> Materials provided:
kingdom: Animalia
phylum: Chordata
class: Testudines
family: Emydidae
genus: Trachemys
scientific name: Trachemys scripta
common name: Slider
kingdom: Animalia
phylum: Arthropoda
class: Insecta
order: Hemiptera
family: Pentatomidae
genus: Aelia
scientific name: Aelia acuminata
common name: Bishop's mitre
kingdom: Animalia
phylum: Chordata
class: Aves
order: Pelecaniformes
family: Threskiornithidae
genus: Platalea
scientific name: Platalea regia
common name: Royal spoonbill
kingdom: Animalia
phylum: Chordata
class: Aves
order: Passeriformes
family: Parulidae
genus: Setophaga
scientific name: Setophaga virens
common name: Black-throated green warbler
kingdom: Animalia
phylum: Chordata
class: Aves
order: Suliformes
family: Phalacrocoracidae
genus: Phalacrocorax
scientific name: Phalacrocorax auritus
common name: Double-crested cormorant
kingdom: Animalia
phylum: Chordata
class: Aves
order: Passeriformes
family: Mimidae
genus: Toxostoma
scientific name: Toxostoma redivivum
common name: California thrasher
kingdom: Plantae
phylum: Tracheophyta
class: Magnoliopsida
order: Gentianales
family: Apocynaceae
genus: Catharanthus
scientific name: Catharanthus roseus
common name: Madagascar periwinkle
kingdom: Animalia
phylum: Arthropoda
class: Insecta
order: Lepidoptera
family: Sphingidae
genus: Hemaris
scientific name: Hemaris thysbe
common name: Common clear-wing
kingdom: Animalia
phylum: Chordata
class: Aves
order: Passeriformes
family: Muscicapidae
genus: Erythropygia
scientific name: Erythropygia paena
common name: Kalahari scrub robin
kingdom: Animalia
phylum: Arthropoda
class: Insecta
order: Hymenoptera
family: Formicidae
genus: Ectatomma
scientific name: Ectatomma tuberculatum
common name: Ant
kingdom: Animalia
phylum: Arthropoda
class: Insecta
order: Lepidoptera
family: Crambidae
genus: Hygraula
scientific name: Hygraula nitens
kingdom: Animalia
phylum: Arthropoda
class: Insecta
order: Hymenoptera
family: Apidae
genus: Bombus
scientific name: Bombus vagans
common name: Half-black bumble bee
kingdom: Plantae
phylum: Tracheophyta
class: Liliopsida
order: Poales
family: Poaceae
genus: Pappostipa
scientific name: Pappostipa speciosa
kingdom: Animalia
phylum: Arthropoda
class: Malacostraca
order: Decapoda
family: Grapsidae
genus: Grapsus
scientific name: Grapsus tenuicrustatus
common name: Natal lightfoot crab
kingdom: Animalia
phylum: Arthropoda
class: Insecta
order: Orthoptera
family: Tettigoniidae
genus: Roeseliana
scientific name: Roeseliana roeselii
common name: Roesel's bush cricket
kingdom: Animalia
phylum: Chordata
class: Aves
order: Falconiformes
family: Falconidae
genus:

> What to do: Update the material from its first line through the line containing "genus: Aelia" by replacing "phylum" with "division", leaving everything else unchanged, and give only those lines.

> Correct response:
kingdom: Animalia
division: Chordata
class: Testudines
family: Emydidae
genus: Trachemys
scientific name: Trachemys scripta
common name: Slider
kingdom: Animalia
division: Arthropoda
class: Insecta
order: Hemiptera
family: Pentatomidae
genus: Aelia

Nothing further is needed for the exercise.